Most importantly, we need to attract investment expertise from outside Japan. This will raise efficiency, bring procedures to a global standard, and help smaller companies enter the market.
An emerging managers program can help revitalize asset management. Small overseas managers coming here will bring in human capital, hire local employees, and help them understand strategies for managing money. The same goes for startups. If we can bring in more venture capital firms, they will hire locals, and force Japanese players who may have been a little slow to up their game.
Honda-san: I would like to urge asset owners and asset managers overseas to consider not only investing in assets in Japan, but also allocating resources here. By this I mean having analysts and portfolio managers spend more time here to identify investment opportunities, not only in equity but also in real estate and other asset classes.
Tokyo, as the largest city in the world, offers a significant concentration of firms, which is a huge advantage. Banks, global finance institutions, technology giants, venture capitals—you can reach them all within 30 mins.
Yamakawa-san: We need to raise more awareness about all the great things happening in Japan and the success stories. Perceptions of the “difficulty” of doing business in Japan are changing. Many US startups that I’ve met understand the challenge but still take the leap. Before, they would do lots of research to manage a soft landing, but now some just take the plunge, find somewhere to live and co-work, and get moving.

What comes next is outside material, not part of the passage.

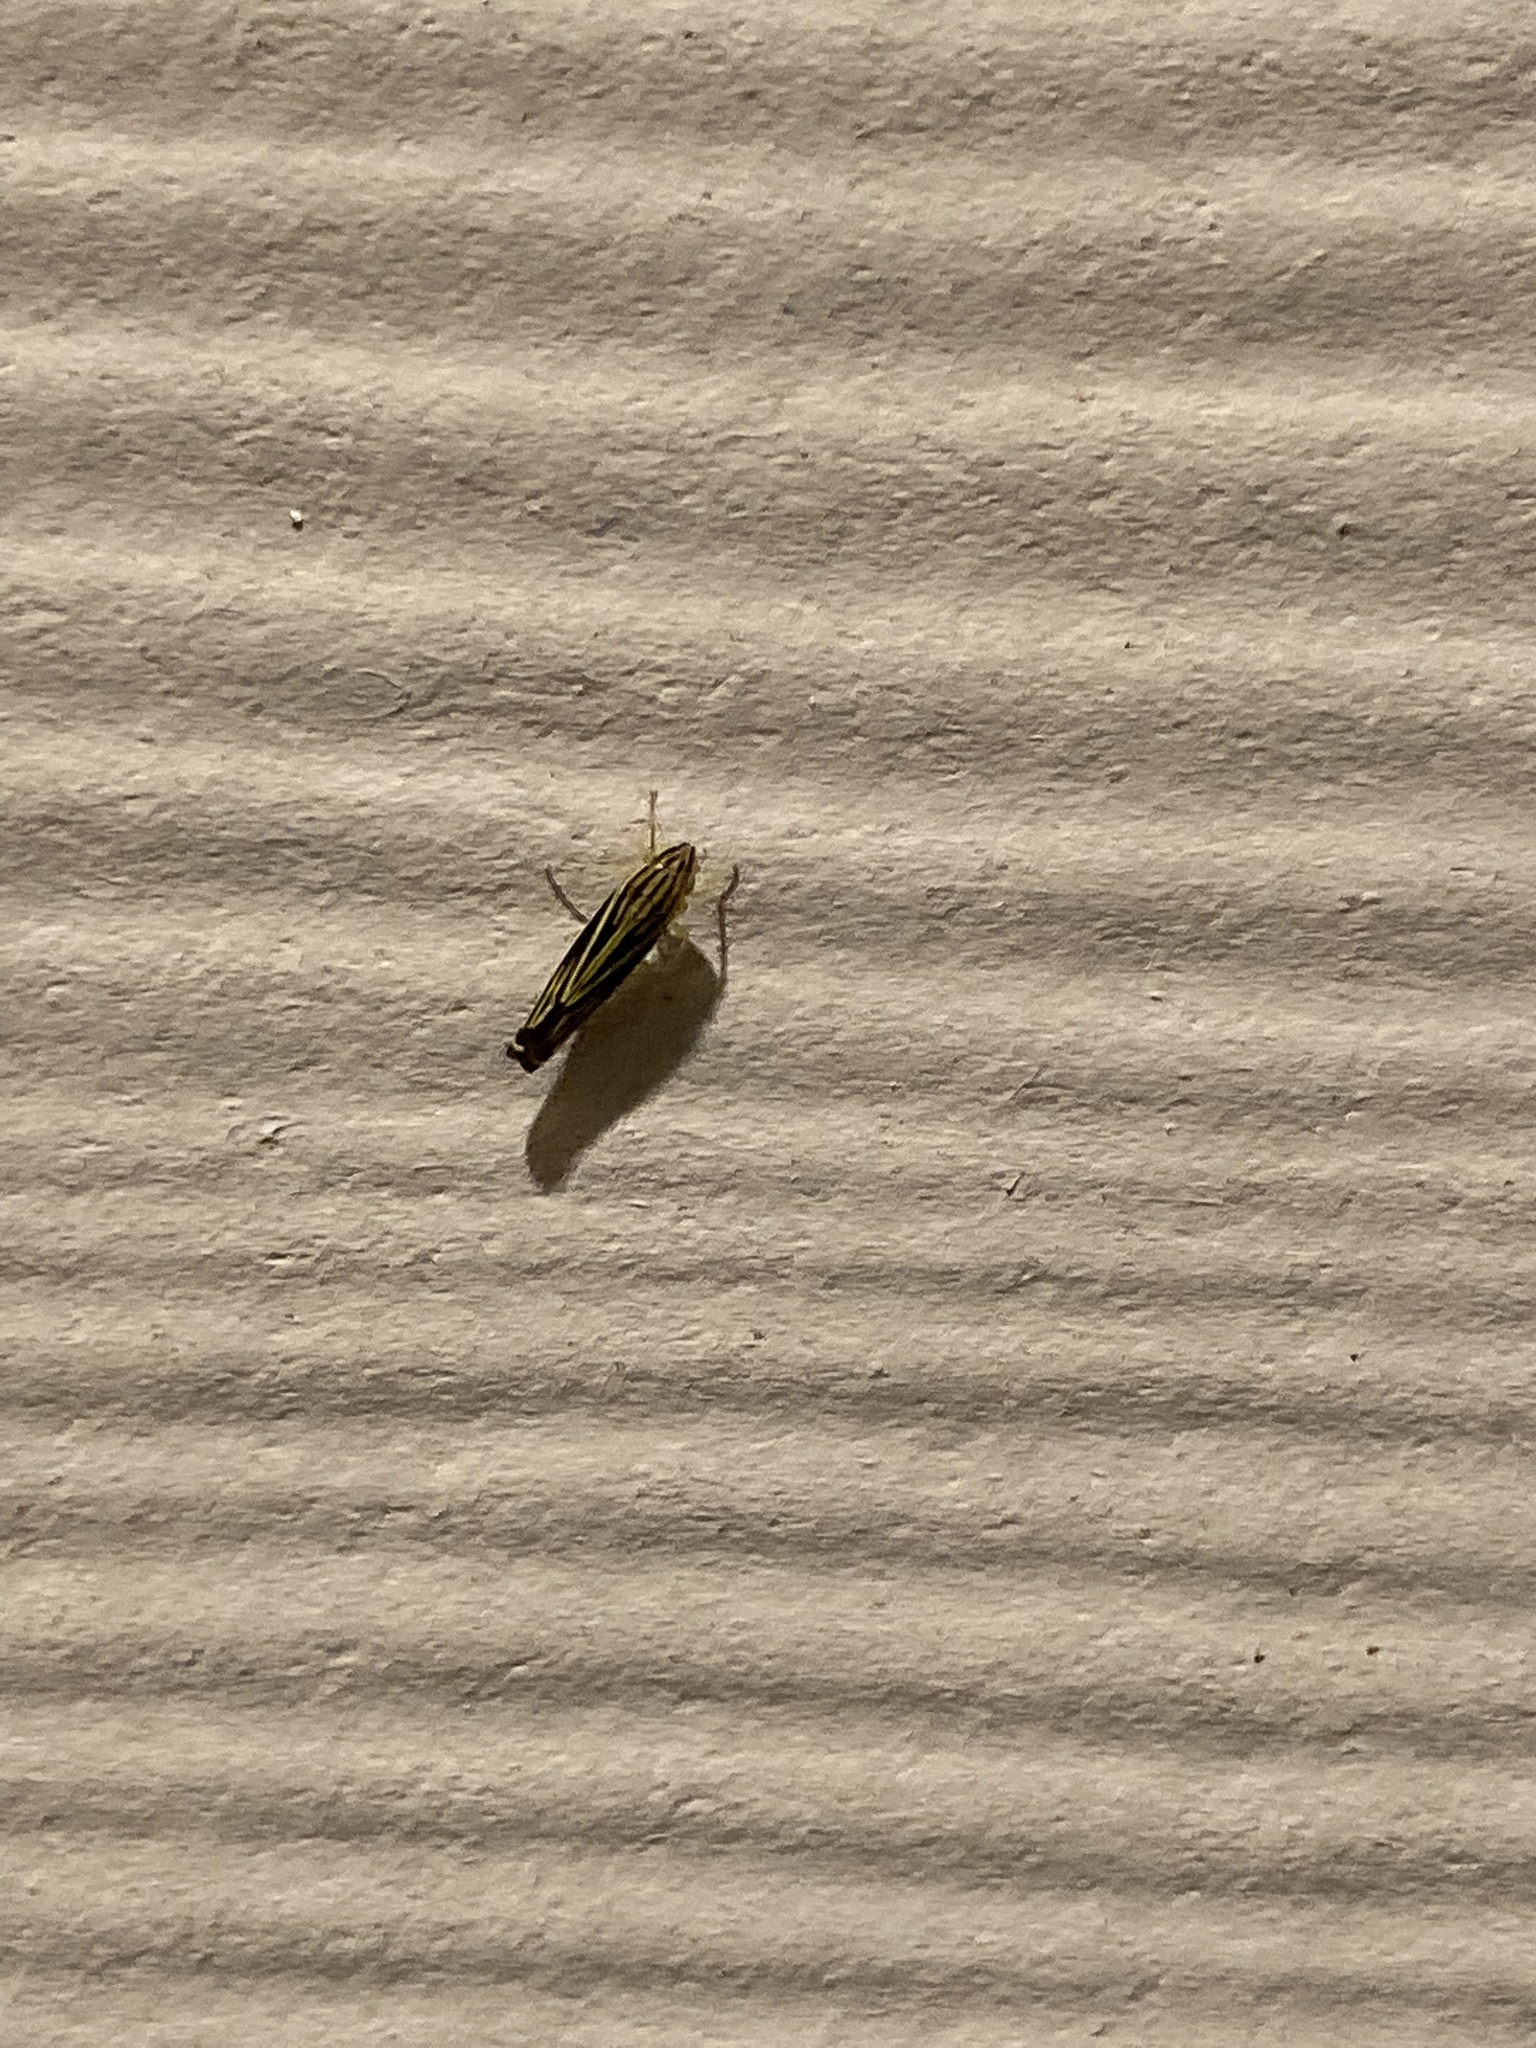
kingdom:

A stronger push to help entrepreneurs collaborate with large companies is also needed. This is the source of a lot of game-changing technology. Effective strategies to boost such open innovation will help us stay attractive to both global investors and entrepreneurs.
How can hidden gems in Tokyo’s finance and startup ecosystem be nurtured and brought to global attention?
David Semaya: The key is to help entrepreneurs expand their networks and encourage local financial institutions to take more risk and help finance the startup ecosystem. This is already happening; we just need more financial firms getting involved, and more focus on this from both local and national governments.
Honda-san: Wherever you are—in Tokyo, New York, or wherever—someone always has better first-hand information. Moreover, approximately 30% of stocks on the Tokyo Stock Exchange are foreign-owned (as of March 2023), indicating that some non-Japanese asset owners and asset managers have already discovered valuable opportunities. To uncover more prospects, I believe the key is to encourage investors to deploy additional personnel in Tokyo who can gather and analyze information, and recognize the value and potential of businesses here.
Yamakawa-san: Events will be important. Again, it’s about visibility. Tokyo hosts, for example, the Japan FinTech Week or Sushi Tech Tokyo, which is about sustainable tech. Such events illuminate the dynamic Japanese landscape to a global audience and provide a unified platform for professionals to innovate inside and outside Japan. In finance, Tokyo’s promotion of green finance under the Tokyo Green Finance Initiative will be a catalyst for new thinking by bringing together the demand for sustainable finance solutions with Japan’s prowess in digital technology.
The success of these strategies depends on the commitment of all stakeholders in the ecosystem and supportive government policies. But if I compare with ten or twenty years ago, we are really seeing a seismic change.